▶ Dataset extract
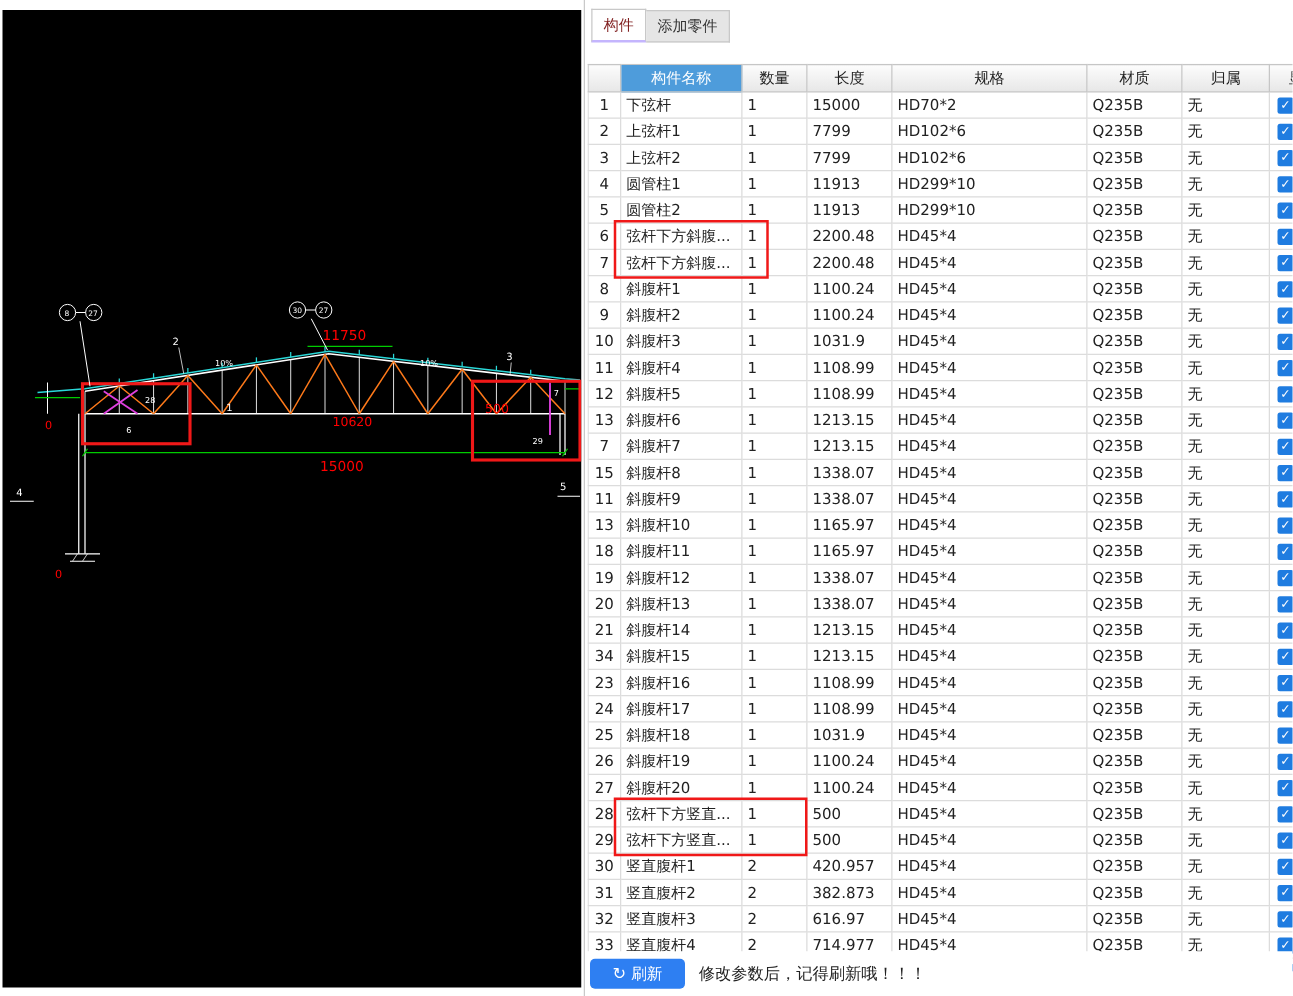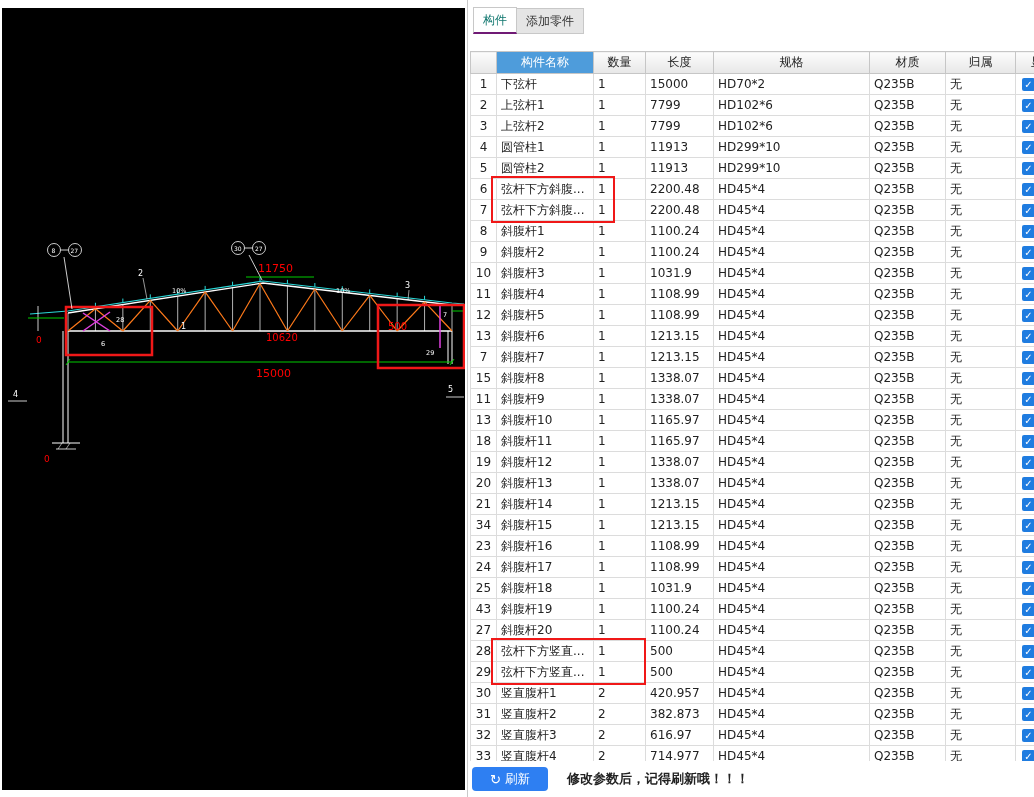--- a/index.html
+++ b/index.html
@@ -8,21 +8,21 @@
 
   
   .viewport { position:absolute; left:2px; top:8px; width:463px; height:782px; background:#000; }
   .viewport svg { display:block; }
 
   
   .panel { position:absolute; left:467px; top:0; width:567px; height:797px; background:#fff; border-left:1px solid #c9c9c9; }
 
   .tabbar { position:absolute; top:8px; left:5px; display:flex; align-items:flex-end; height:26px; }
   .tab { font-size:12px; padding:4px 9px 3px; border:1px solid #c8c8c8; background:#e5e5e5; color:#333; cursor:pointer; }
-  .tab.active { background:#fff; color:#0f766e; border-bottom:2px solid #701a75; }
+  .tab.active { background:#fff; color:#7f1d1d; border-bottom:2px solid #c4b5fd; }
   .tab + .tab { border-left:none; }
 
   .table-wrap { position:absolute; top:35px; left:2px; width:565px; height:726px; overflow:hidden;margin-top:16px; }
   table { border-collapse:collapse; table-layout:fixed; width:600px; }
   th { height:22px; background:linear-gradient(#fcfcfc,#e7e7e7); border:1px solid #c6c6c6;
        font-weight:normal; font-size:12px; color:#222; text-align:center; padding:0 2px; }
   th.h-name { background:#4e9cdb; color:#fff; }
   td { height:21px; border:1px solid #dcdcdc; font-size:12px; color:#222; padding:0 4px;
        white-space:nowrap; overflow:hidden; background:#fff; }
   td.c-idx { text-align:center; padding:0; }
@@ -30,21 +30,21 @@
   .cb { display:inline-block; width:13px; height:13px; background:#1f7ce0; border-radius:2px;
         color:#fff; font-size:10px; line-height:13px; text-align:center; vertical-align:middle; }
   .red-box { position:absolute; border:2px solid #f01818; pointer-events:none; }
 
   .footer { position:absolute; bottom:0; left:0; right:0; height:36px; background:#fff;
             display:flex; align-items:center; }
   .refresh-btn { margin-left:4px; width:76px; height:24px; background:#2e7ff2; color:#fff;
                  border:none; border-radius:4px; font-size:12.5px; display:flex; align-items:center;
                  justify-content:center; gap:4px; cursor:pointer; font-family:inherit; }
   .refresh-btn .ric { font-size:13px; line-height:1; }
-  .hint { margin-left:19px; font-size:13px; font-weight:bold; color:#222; }
+  .hint { margin-left:11px; font-size:13px; font-weight:normal; color:#222; }
 
   text { font-family:"DejaVu Sans","Liberation Sans",sans-serif; }
 </style>
 </head>
 <body>
 
 <div class="app">
 
   <div class="viewport">
     <svg width="463" height="782" viewBox="2 8 463 782">
@@ -451,21 +451,21 @@
     <td class="c-idx">25</td>
     <td class="c-name">斜腹杆18</td>
     <td class="c-qty">1</td>
     <td class="c-len">1031.9</td>
     <td class="c-spec">HD45*4</td>
     <td class="c-mat">Q235B</td>
     <td class="c-belong">无</td>
     <td class="c-show"><span class="cb">✓</span></td>
   </tr>
             <tr>
-    <td class="c-idx">43</td>
+    <td class="c-idx">26</td>
     <td class="c-name">斜腹杆19</td>
     <td class="c-qty">1</td>
     <td class="c-len">1100.24</td>
     <td class="c-spec">HD45*4</td>
     <td class="c-mat">Q235B</td>
     <td class="c-belong">无</td>
     <td class="c-show"><span class="cb">✓</span></td>
   </tr>
             <tr>
     <td class="c-idx">27</td>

▶ Required action
Please return each line of the data above in which the word "block" occurs.

▶ Solution to the problem
   .viewport svg { display:block; }
   .cb { display:inline-block; width:13px; height:13px; background:#1f7ce0; border-radius:2px;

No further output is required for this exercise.